ABOUT THIS EXERCISE: Look through the records below and copy each line that includes the word "lane".

DATA:

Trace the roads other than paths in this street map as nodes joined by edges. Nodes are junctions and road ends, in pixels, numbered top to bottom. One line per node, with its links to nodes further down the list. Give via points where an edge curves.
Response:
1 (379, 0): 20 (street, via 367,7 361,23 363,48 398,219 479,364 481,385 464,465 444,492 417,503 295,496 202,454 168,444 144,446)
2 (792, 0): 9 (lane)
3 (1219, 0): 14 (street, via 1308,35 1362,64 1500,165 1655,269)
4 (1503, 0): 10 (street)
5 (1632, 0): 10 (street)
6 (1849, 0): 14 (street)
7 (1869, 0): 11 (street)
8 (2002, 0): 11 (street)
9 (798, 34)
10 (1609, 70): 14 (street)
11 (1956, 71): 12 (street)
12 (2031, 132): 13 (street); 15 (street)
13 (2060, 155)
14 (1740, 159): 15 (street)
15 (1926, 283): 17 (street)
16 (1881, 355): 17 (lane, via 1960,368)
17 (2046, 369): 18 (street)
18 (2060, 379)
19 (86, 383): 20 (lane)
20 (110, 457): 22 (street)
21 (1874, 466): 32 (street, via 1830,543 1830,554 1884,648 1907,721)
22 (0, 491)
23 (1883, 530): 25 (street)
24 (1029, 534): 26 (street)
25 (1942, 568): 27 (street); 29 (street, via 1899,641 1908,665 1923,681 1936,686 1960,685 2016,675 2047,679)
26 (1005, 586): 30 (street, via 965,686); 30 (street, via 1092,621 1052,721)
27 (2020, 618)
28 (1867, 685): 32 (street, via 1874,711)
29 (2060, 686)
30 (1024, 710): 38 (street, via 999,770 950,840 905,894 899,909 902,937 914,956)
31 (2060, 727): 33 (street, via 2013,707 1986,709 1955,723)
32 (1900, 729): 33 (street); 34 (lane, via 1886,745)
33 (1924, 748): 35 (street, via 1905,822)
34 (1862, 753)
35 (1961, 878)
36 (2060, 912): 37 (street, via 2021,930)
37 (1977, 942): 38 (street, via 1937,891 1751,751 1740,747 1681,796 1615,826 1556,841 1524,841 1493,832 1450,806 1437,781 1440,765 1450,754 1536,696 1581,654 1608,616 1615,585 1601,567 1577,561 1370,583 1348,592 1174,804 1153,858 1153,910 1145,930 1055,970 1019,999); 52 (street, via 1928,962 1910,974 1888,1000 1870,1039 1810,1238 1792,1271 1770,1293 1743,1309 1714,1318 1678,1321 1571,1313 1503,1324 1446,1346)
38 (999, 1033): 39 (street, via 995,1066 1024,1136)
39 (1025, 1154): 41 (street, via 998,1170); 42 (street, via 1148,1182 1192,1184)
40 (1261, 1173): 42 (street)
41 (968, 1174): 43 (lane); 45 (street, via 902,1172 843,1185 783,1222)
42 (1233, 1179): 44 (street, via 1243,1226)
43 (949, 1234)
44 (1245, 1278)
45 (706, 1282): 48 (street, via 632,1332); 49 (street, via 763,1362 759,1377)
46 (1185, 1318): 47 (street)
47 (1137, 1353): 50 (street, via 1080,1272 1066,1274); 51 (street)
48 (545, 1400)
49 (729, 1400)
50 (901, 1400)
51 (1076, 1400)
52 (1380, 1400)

YOUR SOLUTION:
2 (792, 0): 9 (lane)
16 (1881, 355): 17 (lane, via 1960,368)
19 (86, 383): 20 (lane)
32 (1900, 729): 33 (street); 34 (lane, via 1886,745)
41 (968, 1174): 43 (lane); 45 (street, via 902,1172 843,1185 783,1222)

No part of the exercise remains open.